NR2A. The switch in NR2 subunit composition is dependent on see more neuronal activity and experience. In primary visual cortex the developmental switch requires visual experience (Carmignoto and Vicini, 1992) and in dark-reared animals can be rapidly induced with only 1 hr of exposure to visual experience (Quinlan et al., 1999 and Philpot et al., 2001). Moreover, at synapses on hippocampal CA1 pyramidal neurons, synaptic activity can drive NR2A subunits into synapses (Barria and Malinow, 2002), and LTP induction in the neonate acutely drives the switch of synaptic NMDARs from NR2B to NR2A these containing (Bellone and Nicoll, 2007). The NR2B to NR2A switch causes important changes to NMDAR function, altering the amount of calcium influx through the pore and the types of proteins interacting with the intracellular domain of the receptor.
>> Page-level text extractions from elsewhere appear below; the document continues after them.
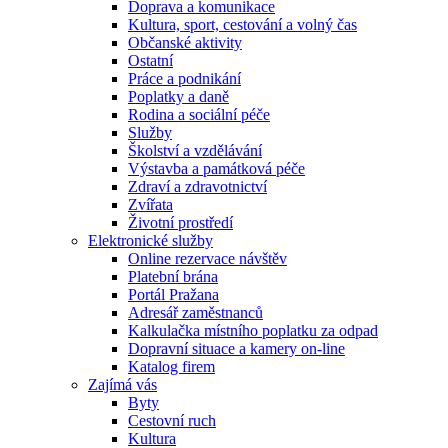
Doprava a komunikace
Kultura, sport, cestování a volný čas
Občanské aktivity
Ostatní
Práce a podnikání
Poplatky a daně
Rodina a sociální péče
Služby
Školství a vzdělávání
Výstavba a památková péče
Zdraví a zdravotnictví
Zvířata
Životní prostředí
Elektronické služby
Online rezervace návštěv
Platební brána
Portál Pražana
Adresář zaměstnanců
Kalkulačka místního poplatku za odpad
Dopravní situace a kamery on-line
Katalog firem
Zajímá vás
Byty
Cestovní ruch
Kultura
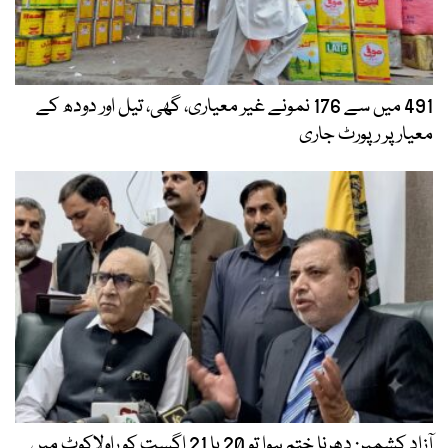
491 میں سے 176 نمونے غیر معیاری، گھی، تیل اور دودھ کے
معیار پر رپورٹ جاری
آزاد کشمیر: دھرنا ختم ہوا تو 20 یا 21 اگست کو راولاکوٹ میں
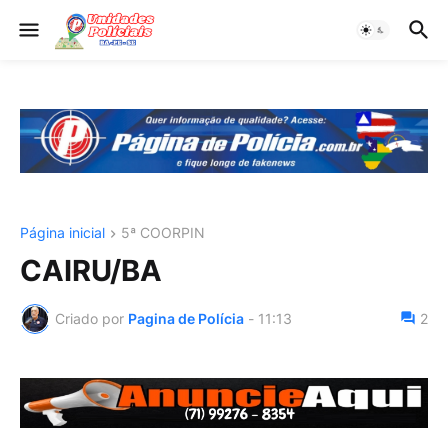
Página inicial
5ª COORPIN
CAIRU/BA
Criado por
Pagina de Polícia
-
11:13
2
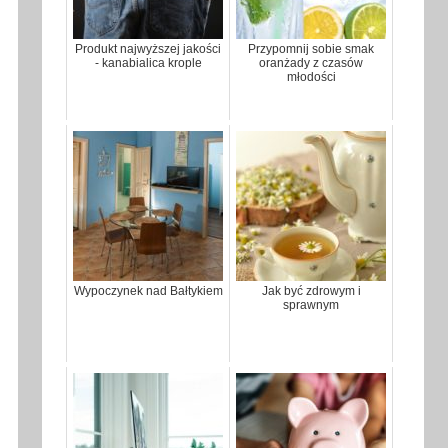
Produkt najwyższej jakości
Przypomnij sobie smak
- kanabialica krople
oranżady z czasów
młodości
Wypoczynek nad Bałtykiem
Jak być zdrowym i
sprawnym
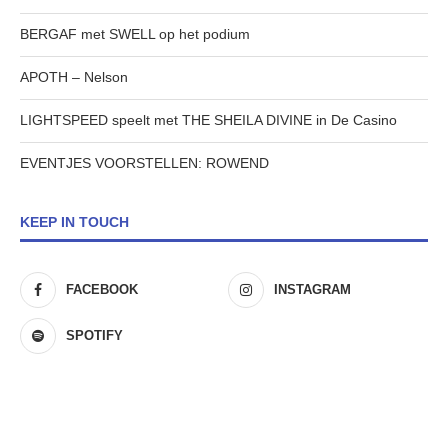
BERGAF met SWELL op het podium
APOTH – Nelson
LIGHTSPEED speelt met THE SHEILA DIVINE in De Casino
EVENTJES VOORSTELLEN: ROWEND
KEEP IN TOUCH
FACEBOOK
INSTAGRAM
SPOTIFY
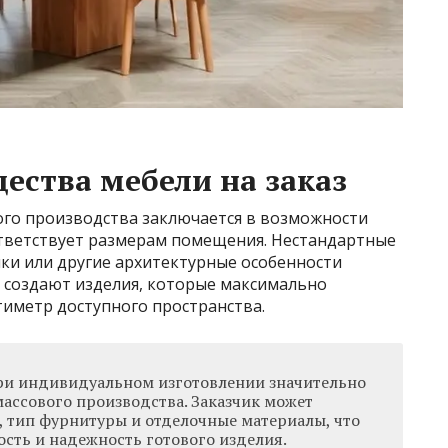
ства мебели на заказ
го производства заключается в возможности
ответствует размерам помещения. Нестандартные
ки или другие архитектурные особенности
 создают изделия, которые максимально
иметр доступного пространства.
ри индивидуальном изготовлении значительно
ассового производства. Заказчик может
, тип фурнитуры и отделочные материалы, что
ость и надежность готового изделия.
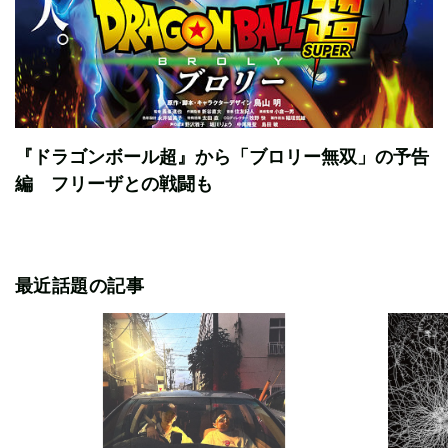
『ドラゴンボール超』から「ブロリー無双」の予告
編 フリーザとの戦闘も
最近話題の記事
These features regulate the type of long-term synaptic plasticity (LTP or LTD) that NMDAR activation can induce, although the exact relationship between NR2 subunits and the induction of LTP and LTD remains controversial (Bartlett et al., 2007, Liu et al., 2004, Morishita et al., 2007 and Xu et al., 2009). Despite the ubiquitous nature and critical roles of the NR2B-NR2A switch in cortical

synapse function and plasticity during development, the mechanisms for induction of the subunit switch have not been characterized. We now show that the acute activity-dependent subunit switch induced by an LTP induction protocol in hippocampal CA1 pyramidal cells requires activation of both NMDARs and mGluR5. Furthermore, we find that a signaling cascade involving PLC activation, release of calcium from IP3R-dependent stores, and PKC activity is required. However, unlike LTP-induced changes in AMPAR function, the activity-dependent switch in NR2 subunit composition does not require CaMKII or PKA activity. Using mGluR5 knockout mice, we confirm the requirement for mGluR5 in acutely driving the switch in CA1 hippocampus.